Today, in a detailed position paper, Cayman Finance, which generally speaks for the financial service industry of the Cayman Islands, went to great lengths to show that Cayman is not a secrecy jurisdiction, spelling out, in chapter & verse, how many ways Cayman maintains the standards consistent with the OECD, and the other major developed countries. Treaties and international agreements were listed in great detail, by Jude Scott, Cayman Finance CEO. This is all true; the Cayman Islands do follow international standards.

I beg to differ with Mr. Scott, not in the laws in effect, but in the reality on the ground; while the Cayman Islands may have signed all the appropriate agreements that demonstrate transparency, and comply with the financial standards of the developed world, its financial services professionals practice opacity, rather than transparency. They do this by routinely, and consistently, employing a method of operation which will guarantee that any inquiry into beneficial ownership will absolutely fail to succeed.

The technique has no established name; I will label it the BVI/Cayman Sandwich. Cayman financial professionals, regularly and constantly, form British Virgin Islands companies for their clients, the BVI company is then used to open Cayman bank accounts. What's wrong with this picture ?

Allow me to list the reason why such an arrangement is by no means transparent:

(1) BVI companies have bearer shares, which means that there are no written records of the names and residence addresses of shareholders, on the certificates of shares of stock. Whosoever holds the shares in his hands, owns the company, and all its assets, including bank accounts, wherever located. That's the reason tens of thousands of Mainland Chinese own BVI corporations; you cannot know who owns what with any degree of accuracy, as ownership transfer is unrecorded, and can occur multiple times.

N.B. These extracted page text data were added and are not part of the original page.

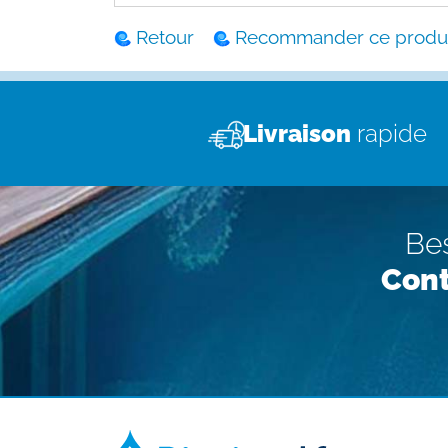
Retour
Recommander ce produi
Livraison
rapide
Bes
Cont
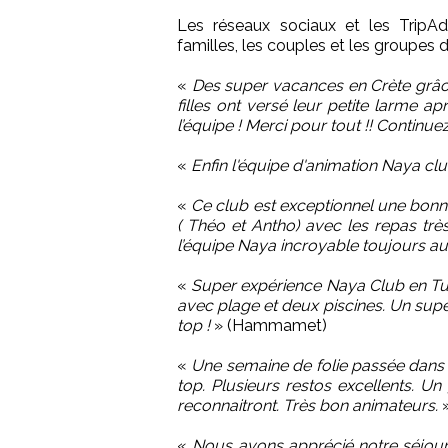
Les réseaux sociaux et les TripAd
familles, les couples et les groupes d
«
Des super vacances en Crète grâce 
filles ont versé leur petite larme 
l’équipe ! Merci pour tout !! Continu
«
Enfin l'équipe d'animation Naya clu
«
Ce club est exceptionnel une bon
( Théo et Antho) avec les repas très
l’équipe Naya incroyable toujours a
«
Super expérience Naya Club en Tuni
avec plage et deux piscines. Un su
top !
» (Hammamet)
«
Une semaine de folie passée dans c
top. Plusieurs restos excellents. U
reconnaitront. Très bon animateurs.
»
«
Nous avons apprécié notre séjour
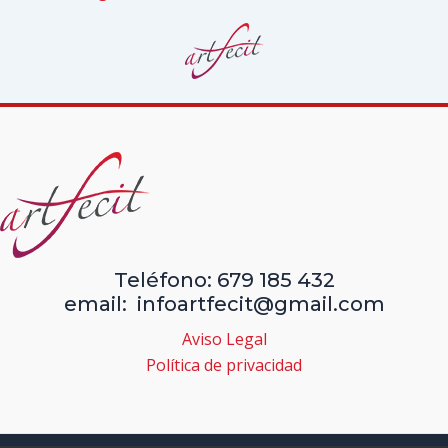
Teléfono: 679 185 432
email: infoartfecit@gmail.com
Aviso Legal
Política de privacidad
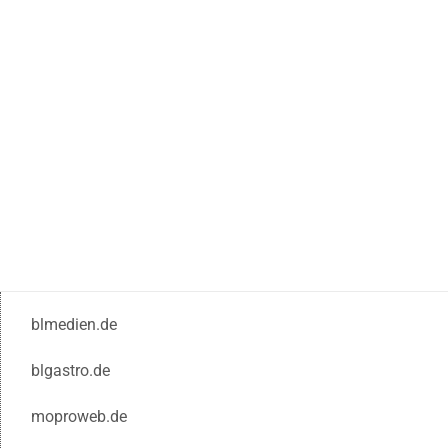
blmedien.de
blgastro.de
moproweb.de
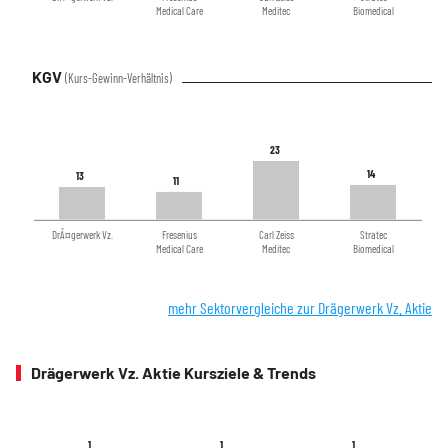
Medical Care
Meditec
Biomedical
KGV
(Kurs-Gewinn-Verhältnis)
23
23
14
14
13
13
11
11
DrÃ¤gerwerk Vz.
Fresenius
Carl Zeiss
Stratec
Medical Care
Meditec
Biomedical
mehr Sektorvergleiche zur Drägerwerk Vz. Aktie
Drägerwerk Vz. Aktie Kursziele & Trends
1
1
1
1
1
1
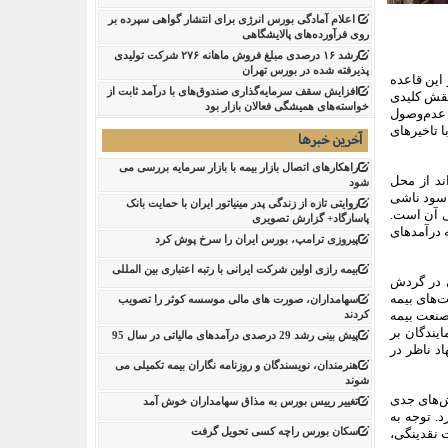
اعلام آمادگی بورس انرژی برای انتشار گواهی سپرده بر
روی فرآورده‌های پالایشگاهی ‌
رشد ۱۶ درصدی مبلغ فروش ماهانه ۲۷۶ شرکت تولیدی
پذیرفته شده در بورس تهران
 این قاعده
افزایش سقف سرمایه‌گذاری صندوق‌های با درآمد ثابت از
نقش کلیدی
خواسته‌های همیشگی فعالان بازار بود
 عدم‌وصول
ا تاخیرهای
آخرین خبرها
راهکارهای اتصال بازار بیمه با بازار سرمایه بررسی می
ند از محل
شود
ز سود ناشی
روایتی تازه از زندگی پدر مینیاتور ایران با حمایت بانک
ی آن است.
پاسارگاد+ گزارش تصویری
 درآمدهای
پیروزی ترامپ، بورس ایران را سرخ پوش کرد
بیمه رازی اولین شرکت ایرانی با رتبه اعتباری بین المللی
ی در گردش
‌های بیمه
سهامداران، صورت های مالی موسسه کوثر را تصویب
صنعت بیمه
کردند
یندگان بر
پیش بینی رشد 29 درصدی درآمدهای مالیاتی در سال 95
د ناظر در
هنرمندان، نویسندگان و روزنامه نگاران بیمه تکمیلی می
شوند
ش‌های جدی
تغییر رییس بورس به مذاق سهامداران خوش آمد
د. توجه به
سکان بورس راچه کسی تحویل گرفت
 نقدینگی،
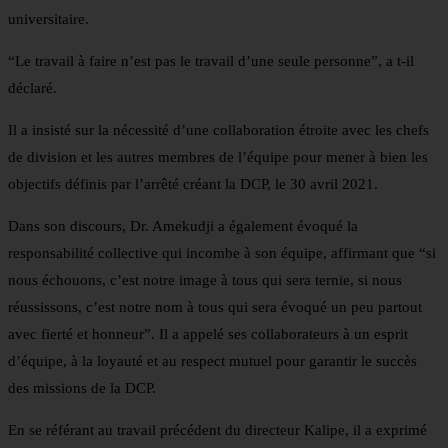
universitaire.
“Le travail à faire n’est pas le travail d’une seule personne”, a t-il
déclaré.
Il a insisté sur la nécessité d’une collaboration étroite avec les chefs
de division et les autres membres de l’équipe pour mener à bien les
objectifs définis par l’arrêté créant la DCP, le 30 avril 2021.
Dans son discours, Dr. Amekudji a également évoqué la
responsabilité collective qui incombe à son équipe, affirmant que “si
nous échouons, c’est notre image à tous qui sera ternie, si nous
réussissons, c’est notre nom à tous qui sera évoqué un peu partout
avec fierté et honneur”. Il a appelé ses collaborateurs à un esprit
d’équipe, à la loyauté et au respect mutuel pour garantir le succès
des missions de la DCP.
En se référant au travail précédent du directeur Kalipe, il a exprimé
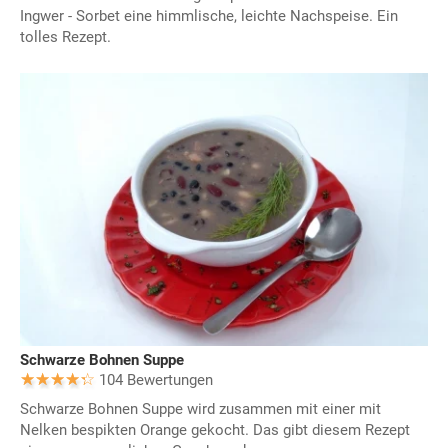
Ingwer - Sorbet eine himmlische, leichte Nachspeise. Ein
tolles Rezept.
Schwarze Bohnen Suppe
104 Bewertungen
Schwarze Bohnen Suppe wird zusammen mit einer mit
Nelken bespikten Orange gekocht. Das gibt diesem Rezept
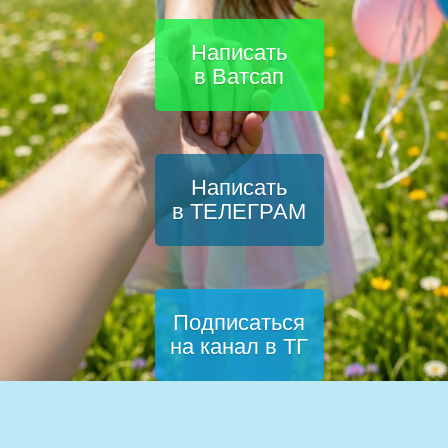
Написать
в Ватсап
Написать
в ТЕЛЕГРАМ
Подписаться
на канал в ТГ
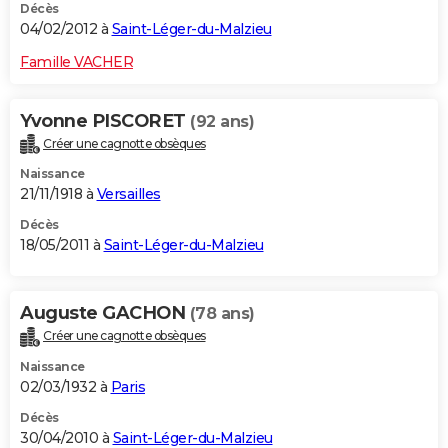
Décès
04/02/2012 à
Saint-Léger-du-Malzieu
Famille VACHER
Yvonne PISCORET
(92 ans)
Créer une cagnotte obsèques
Naissance
21/11/1918 à
Versailles
Décès
18/05/2011 à
Saint-Léger-du-Malzieu
Auguste GACHON
(78 ans)
Créer une cagnotte obsèques
Naissance
02/03/1932 à
Paris
Décès
30/04/2010 à
Saint-Léger-du-Malzieu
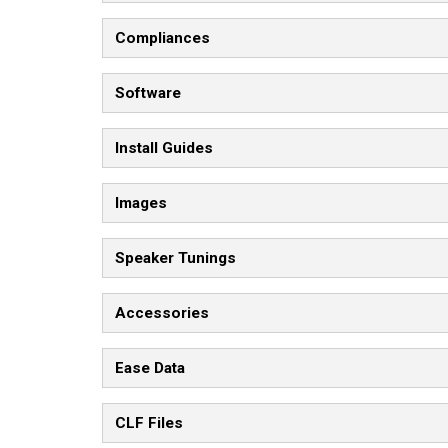
Compliances
Software
Install Guides
Images
Speaker Tunings
Accessories
Ease Data
CLF Files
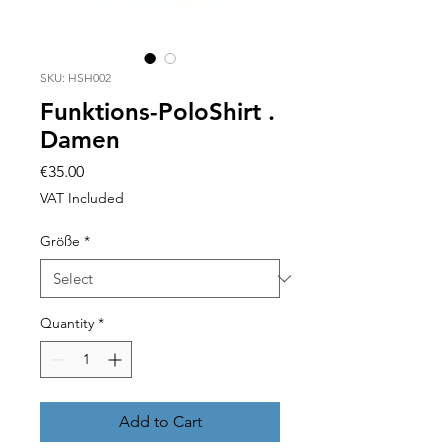
SKU: HSH002
Funktions-PoloShirt .
Damen
Price
€35.00
VAT Included
Größe
*
Quantity
*
Add to Cart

(2) While technically BVI regulations require the financial services professionals to hold the names of the shareholders, and hold the stock as custodians, there is a loophole large enough to drive a truch through. A third party, known to be trusted and AML/ CFT qualified, can hold that information, relieving the BVI firm of that responsibility. Unfortunately, there are no specific qualifications required of this third party. What if it is a tiny firm, located on Pitcairn Island, or some other remote location, which conveniently cannot be reached by any form of subpoena or demand for information ?

(3) The method, which I have identified was common to the accounts of two of the victims in the Cayman Gang of Four scandal, one a retired lawyer, the other a retired accountant, worked like this: the clients were assigned a BVI corporation; directors were located in another country; bank account in a third country; this is the Modus Operandi of Cayman financial service professionals.

Therefore, nobody can be reached to identify the beneficial owner of the corporation that owns and controls the Cayman bank account. Yes, the Cayman Islands is not a secrecy jurisdiction, but the tactics of its financial service community imposes secrecy through trickery, subterfuge, sharp practice, and abuse, by domiciling the client's company in a secrecy territory.

Yes, the Cayman Islands have all the laws and regulations of a responsible international financial center, but the islands financial professionals pervert the system, using the time-tested BVI-Cayman Sandwich. Until that scheme is outlawed, opacity will continue to rule in Cayman.